Allegations the CIA hid and interrogated key Al Qaeda suspects at Soviet-era compounds in Eastern Europe were first reported in The Washington Post on Nov. 2. A day later, Human Rights Watch said it had evidence the CIA transported suspected terrorists captured in Afghanistan to Poland and Romania.
Sarah Ludford, a British member of the European Parliament's civil liberties committee, said Thursday it was time for answers.
"I am not at all reassured that there is sufficient determination by [member states] to get to the bottom of this and establish the truth," Ludford said. "The allegations are now beyond speculation. We now have sufficient evidence involving CIA flights. We need to know who was on those flights, where they went."
Several EU governments have launched formal investigations into the allegations, but so far most have only vigorously denied media reports about apparent aircraft landings and secret jails.
The prime ministers of Spain and Italy, meeting in Rome, also said Thursday that neither country had any evidence of any illegal CIA activities. Spanish authorities have investigated at least 10 stopovers on the Mediterranean island of Mallorca by private planes described in Spanish media reports as being operated for the CIA, and a smaller number of similar stopovers in the Canary Islands.
Daria Pesce, the lawyer representing Robert Seldon Lady, former Milan CIA station chief and one of 22 purported CIA agents accused in the kidnapping of a radical Egyptian cleric on a Milan street in 2003, said the Italian secret services had to know about it.
The cleric, Osma Moustafa Hassan Nasr, was flown to Egypt, Milan prosecutors say, in an abduction purportedly part of the CIA's program of "extraordinary rendition."
"I believe the (Italian) secret services knew" about the alleged kidnapping, she said. "They should have known."
The Italian government has consistently denied that government or secret service officials had any knowledge.
The EU civil liberties panel said the full European parliament would decide in December whether to launch a formal investigation into reports the CIA interrogated Al Qaeda suspects at Soviet-era compounds in Eastern Europe and used European airports to transfer prisoners.
"This affair hits Europe and very deeply affects the confidence of our people. Yet EU governments have little interest and will to sort this out," said German Green deputy Johannes Vogenhuber.
The committee also demanded that the EU's air safety organization provide flight logs and details of several dozen suspect planes that flew through Europe.

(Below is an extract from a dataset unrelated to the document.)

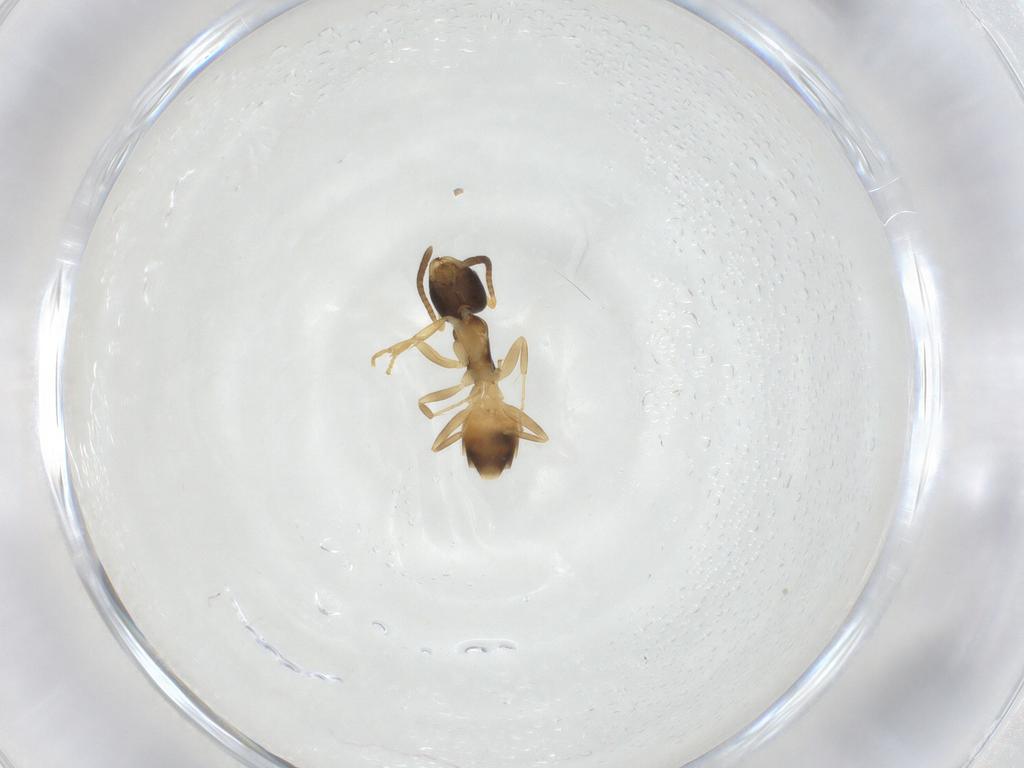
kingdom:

"Do we give the CIA the benefit of doubt? I don't know if we want to do that. Just look at history," said Dutch deputy Sophia in't Veld.
EU Justice Commissioner Franco Frattini said Monday he will propose the suspension of voting rights for any nation found to have hosted a secret detention center.
The European Union has requested a formal response from the Bush administration about the reports. The United States will answer "to the best of our ability," the State Department said, without setting a date for the reply.
Clandestine detention centers would violate the European Convention on Human Rights, a treaty binding on all European countries.
While Romanian officials have denied the existence of a secret CIA prison, they have been vague about the issue of possible transit of prisoners through Romanian territory.
Poland President Aleksander Kwasniewski has said his country has never allowed the CIA to hold prisoners on its territory. On Tuesday, he told reporters in Brussels he had no information on possible CIA flights.